Буслаев всегда доверчиво относился к эстетическому восприятию как к одному из главных источников познания художественного произведения. „Художественное произведение, — писал он, — оживает не в мраморе и не в бронзе, а в душе наблюдающего, в ее бесконечно разнообразных мечтах, которые наносит изящное впечатление". Этот взгляд Буслаева не находил себе признания у его преемников, в частности у Н. Кондакова. Противополагая себя своему учителю, Н. Кондаков ставил ему в упрек, что тот строил свои историко-художественные характеристики „еще на своем личном эстетическом впечатлении". По мнению Н. Кондакова, это препятствовало Буслаеву стать подлинным историком искусства. Между тем отказ Н. Кондакова от эстетического впечатления, его неспособность ему отдаться приводили к тому, что постижение самого искусства подменялось у него описанием внешних признаков памятников, определением их историко-художественного места. Вместе с тем раскрытие эстетической сущности искусства уступало место выяснению его генетических корней.

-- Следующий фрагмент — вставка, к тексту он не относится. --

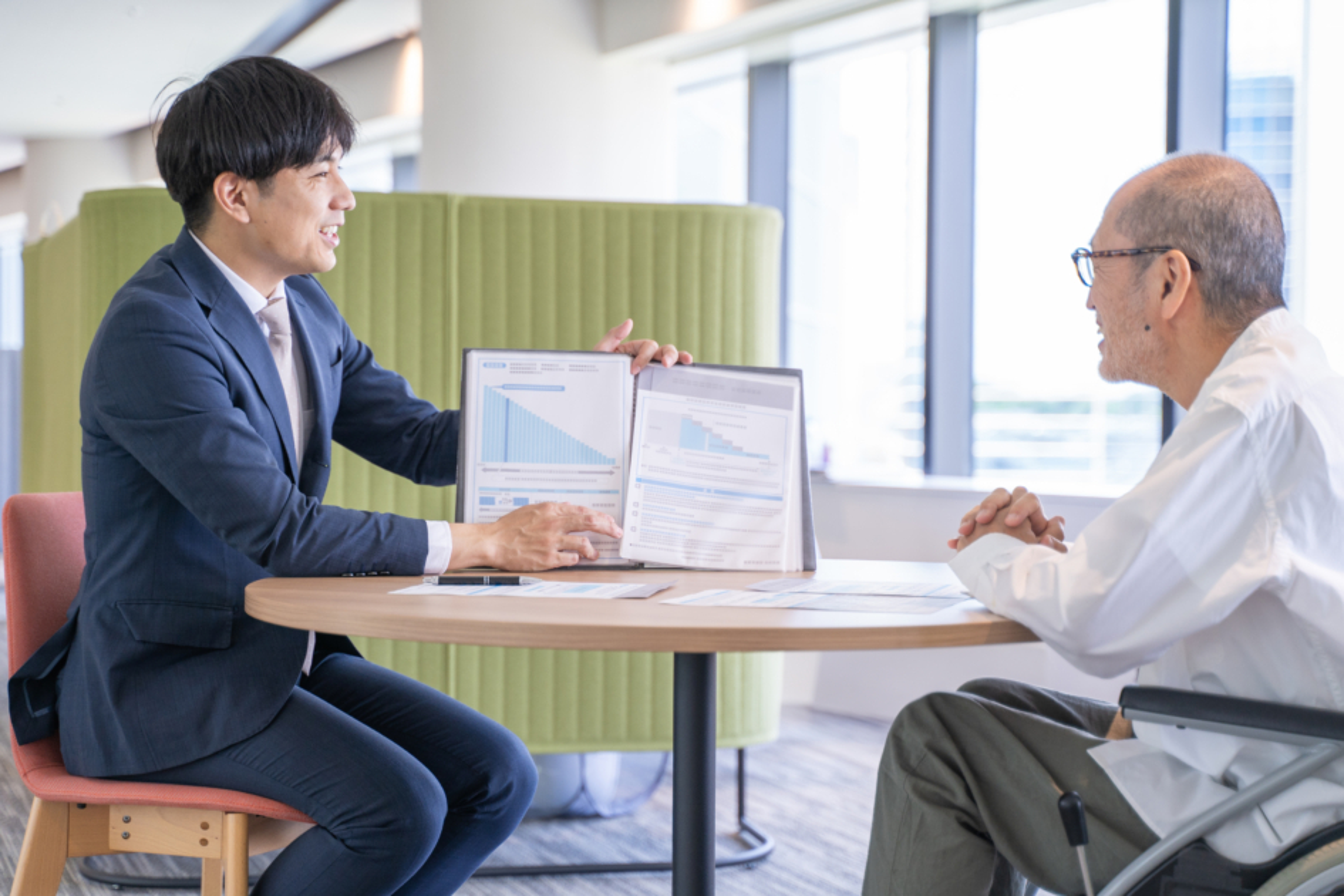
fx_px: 2389
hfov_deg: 31.4
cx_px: 672
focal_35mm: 64
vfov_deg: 21.2
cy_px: 448
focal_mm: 64
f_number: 2.8
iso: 320
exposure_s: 1/125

В начале XX века попытки Буслаева определить самобытные корни русской художественной культуры не находили себе признания. „Многое, что представлялось 30 лет тому назад наследственной собственностью того или другого народа, признается теперь случайным заимствованием, взятым извне, вследствие разных обстоятельств... Таким образом, большая часть „Очерков" Буслаева в настоящее время по методу является уже устаревшей, хотя они и заключают в себе массу интересных и ценных материалов". Это мнение стало в те годы почти общепризнанным (Энциклопедический словарь Брокгауза и Ефрона, V, Спб., 1901, стр. 66.). Действительно, в то время в исследовании древнерусского искусства главное внимание уделялось всякого рода внешним влияниям, которым придавалось решающее значение в развитии нашего искусства, и это уводило исследователей от понимания самостоятельного творчества древнерусских мастеров. Вот почему в этом вопросе нам легче согласиться с Буслаевым, писавшим в середине прошлого столетия, чем с его позднейшими критиками.

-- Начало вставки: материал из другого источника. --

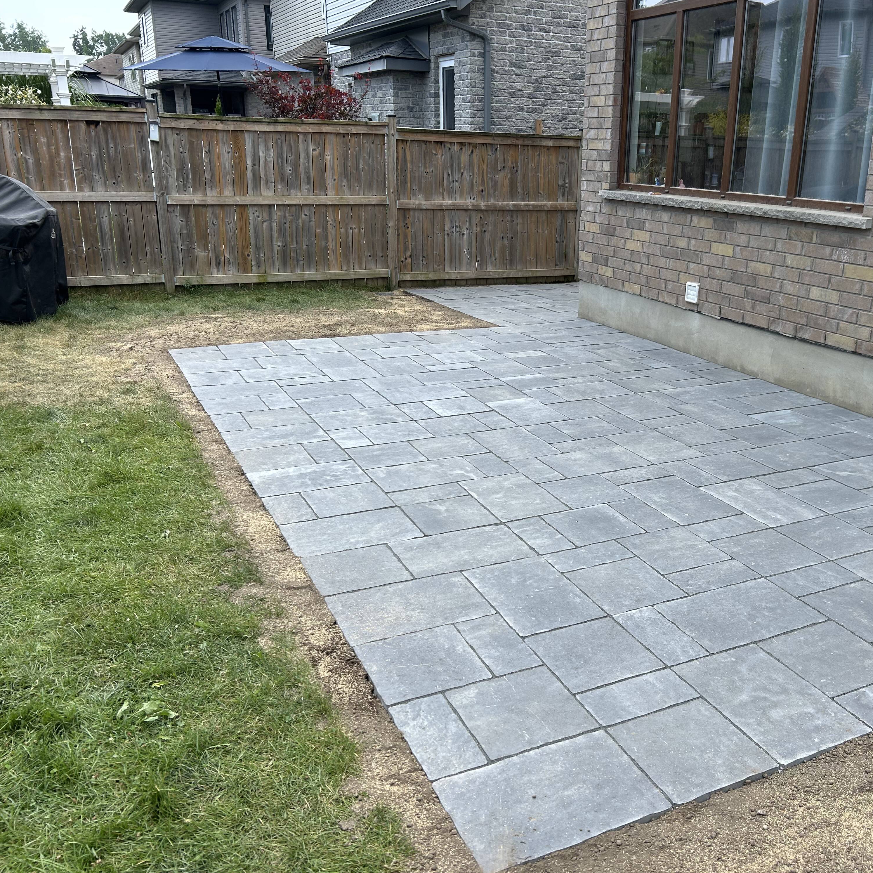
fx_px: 885
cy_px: 436
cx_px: 554
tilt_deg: -18.7
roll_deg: -1.0
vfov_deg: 52.5
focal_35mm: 31
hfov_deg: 51.9
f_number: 1.5
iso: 50
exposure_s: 1/1468
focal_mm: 5.7
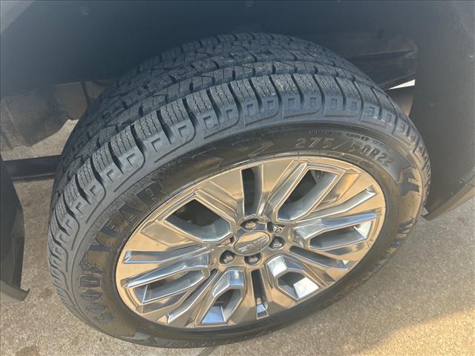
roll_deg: -5.8
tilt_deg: -43.0
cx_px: 238
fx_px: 357
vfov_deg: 53.1
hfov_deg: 67.3
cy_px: 178
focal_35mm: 26
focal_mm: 5.7
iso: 50
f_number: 1.5
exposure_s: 1/374
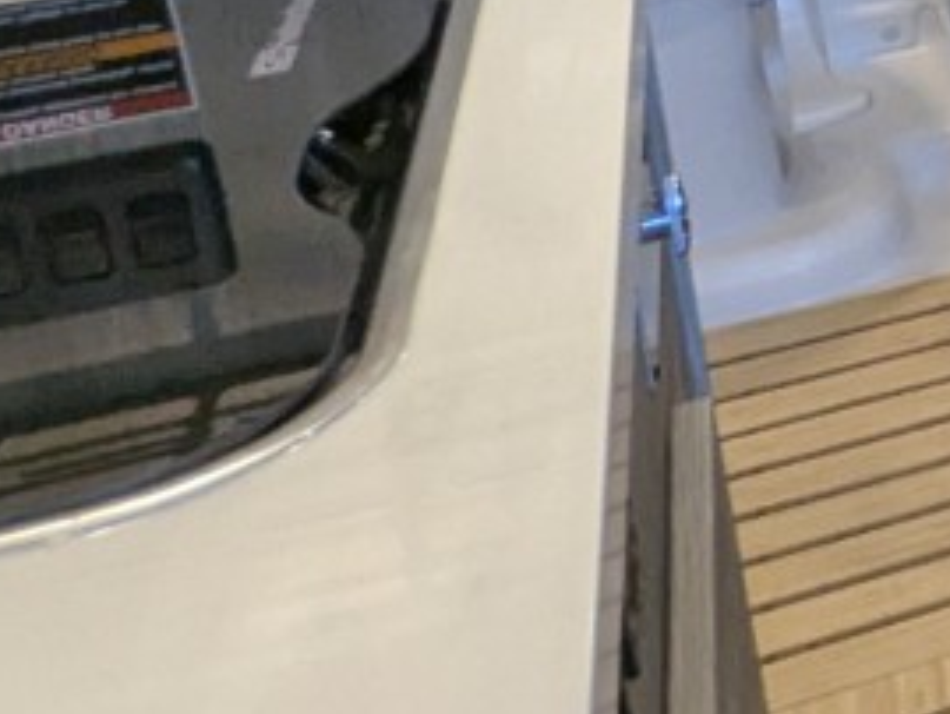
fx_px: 2279
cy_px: -421
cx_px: 2262
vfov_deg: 16.0
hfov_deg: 14.9
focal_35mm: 83
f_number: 2.2
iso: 187
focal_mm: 2.35
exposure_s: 1/79.1
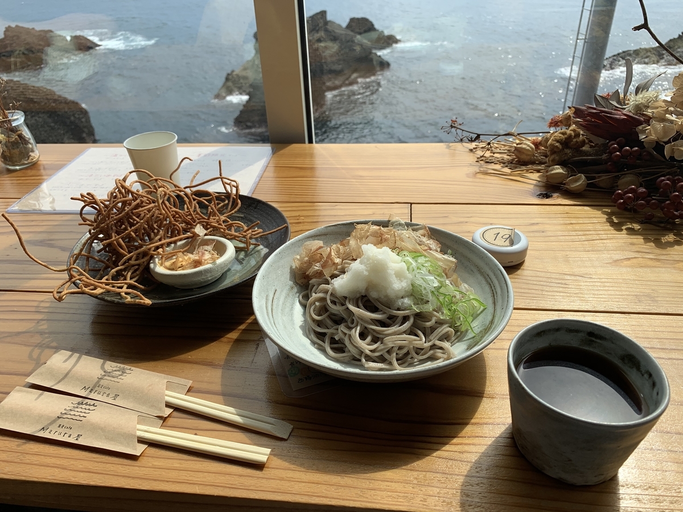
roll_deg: +3.0
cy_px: 256
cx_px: 342
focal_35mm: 26
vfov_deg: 53.1
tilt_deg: -34.3
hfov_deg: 67.3
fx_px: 513
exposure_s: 1/1560
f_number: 1.8
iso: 25
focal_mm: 4.25
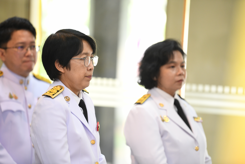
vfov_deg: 6.9
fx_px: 1361
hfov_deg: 10.3
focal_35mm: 200
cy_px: 82
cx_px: 122
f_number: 2.8
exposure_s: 1/200
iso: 2000
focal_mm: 200
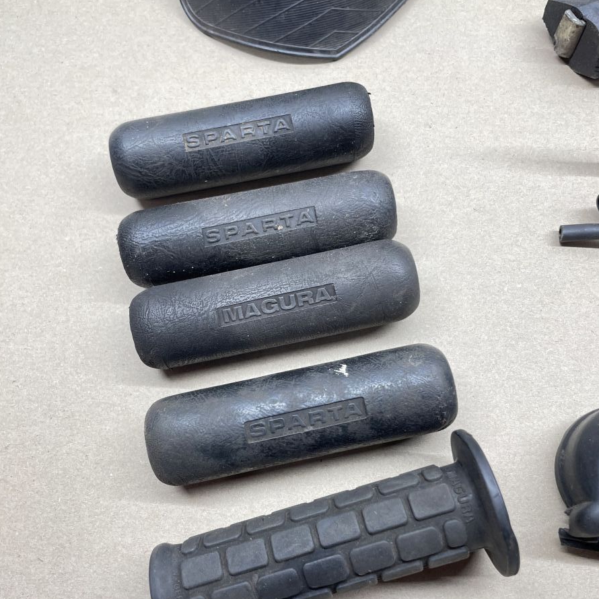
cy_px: 332
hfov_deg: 52.5
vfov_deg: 52.4
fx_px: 607
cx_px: 297
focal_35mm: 31
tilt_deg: -69.4
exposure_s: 1/50
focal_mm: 4.2
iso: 80
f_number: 1.6
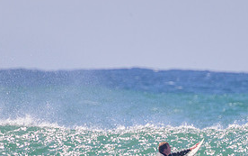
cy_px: 165
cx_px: 162
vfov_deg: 0.8
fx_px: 11574
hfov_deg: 1.2
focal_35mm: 1711
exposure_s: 1/2000
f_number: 11
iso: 1250
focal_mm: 800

После открытий памятников древней русской живописи необходимо признать, что материалы, на которые опирался Буслаев, потеряли значительную долю своей ценности. В трудах Буслаева не может удовлетворять также то, что многие плодотворные идеи брошены им лишь вскользь и остались неразвитыми и необоснованными. Нельзя согласиться со многими оценками Буслаевым искусства нового времени, с упованиями, которые он возлагал на некоторых ныне забытых художников. Но угол зрения, под которым Буслаев смотрел на искусство, не потерял значения и в наши дни и способен оплодотворить наших современников при истолковании новых художественных сокровищ, открытием которых может гордиться XX век.